Problèmes triviaux d’une société parfaite

Problèmes triviaux d’une société parfaite

Dix-huit migrants sont morts et cinquante autres ont été blessés dans l’ncendie de leur lieu d’hébergement à Ouargla. La tragédie vient nous rappeler que nous refusons d’affronter une question qui nous interpelle depuis quelques années maintenant. Même s’il semble que l’opération a été rendue difficile par la nature du local et sans préjuger des responsabilités liées au conditions d’hébergement des victimes de l’incendie, l’accident d’Ouargla nous replace devant notre responsabilité de société d’accueil.

Fidèle à notre culture communautariste, nous nous efforçons d’être solidaires avec nos “frères” syriens, mais nous nous sentons moins interpellés par le sort de nos “lointains” voisins du Sud, damnés du désert, réduits par la misère à l’errance aux portes de nos villes. Et, paradoxe, notre indifférence envers nos propres “réfugiés” n’a d’égale que notre vigilance quant à l’accueil que l’Europe réserve à “ses” migrants, pourtant souvent les mêmes migrants !

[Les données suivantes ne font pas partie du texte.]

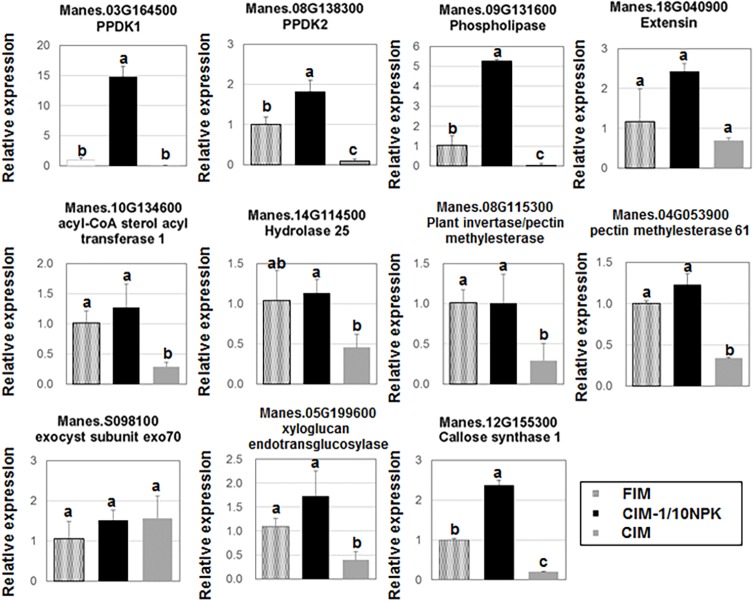
Comparison on genes associated with metabolic pathway and cellular component in FEC cultivated on three kinds of media by qRT-PCR analysis.The y-axis is relative expression level normalized against the expression level in FEC on FIM. CIM-Ρ NPK was composed of CIM in which nitrogen, phosphate, and potassium was reduced. FIM was composed of CIM in which nitrogen, phosphate, and potassium was reduced and a10 mg/L vitamin B1 was added. Means and standard deviation were represented as two independent measurements with 3 biological repeats. Values labeled with different letters (a, b and c) at all conditions are significantly different by Scheff’s multiple comparison tests at P<0.05.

L’indifférence est une forme pernicieuse de l’intolérance. C’est une manière d’affliger l’autre sans avoir à l’agresser formellement. Et notre pouvoir, en la matière, en accord avec sa société, se retrouve souvent dans cette situation d’infraction par omission. Sur la question des migrants subsahariens, tout se passe comme si elle n’existait pas et qu’elle n’appelait pas une réponse formelle. Alors, les autorités locales et les citoyens généreux font ce qu’ils peuvent.

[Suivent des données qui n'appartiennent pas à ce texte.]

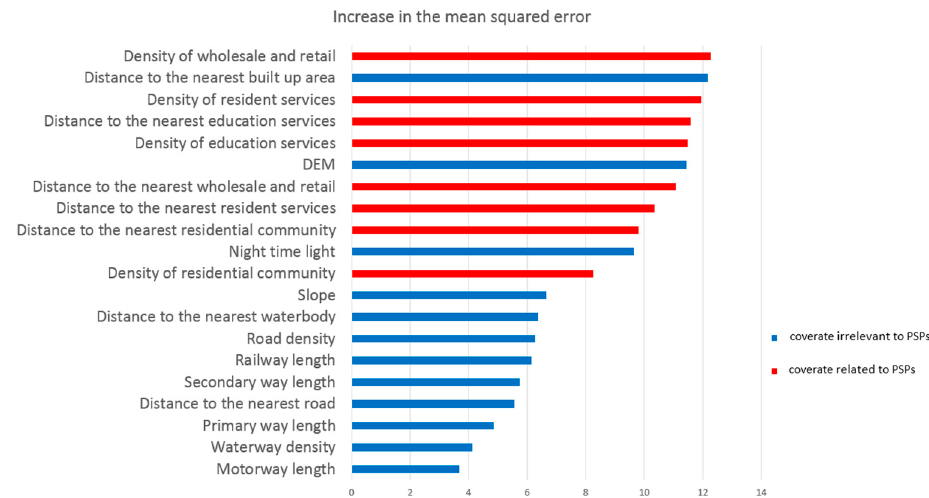
Figure 4. The value of the increase in the mean squared error (%IncMSE) for each covariate in the random forest model.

C’est ainsi : nous fuyons tous les sujets qui viennent troubler la parfaite harmonie d’une société homogène, cristalline, sans aspérité morale ou identitaire. Nous les fuyons en les niant et en imposant par la dictature du discours magique l’image de la société mythique. Nous sommes tous de bons musulmans arabes, amazighs parfois et, par commodité politique, pacifistes, généreux, pieux, braves, etc. Et dans cette communauté immaculée, sans travers aucun, il n’y a pas de singularités. La chaîne Beur TV vient de l’apprendre à ses dépens. L’on aurait pu penser que c’est un traitement irrévérencieux des homosexuels algériens qui a fait réagir l’autorité de supervision de l’audiovisuel. Que non ! C’est l’évocation même de l’homosexualité comme réalité sociale qui est en cause. “Ces pratiques condamnables et attentatoires à notre société ne doivent plus se reproduire”, déclare l’Arav. Autrement dit, les médias sont sommés de se conformer, sur ce sujet comme sur d’autres, au déni de réalité conforme à la vision magique de la société que nos autorités politiques et morales veulent imposer. Il en va ainsi de notre “légendaire” hospitalité, bien mise à mal par notre attitude face à l’immigration du Sud.

Le mythe a la vie dure s’il n’est pas, parfois, dénoncé par de tragiques événements.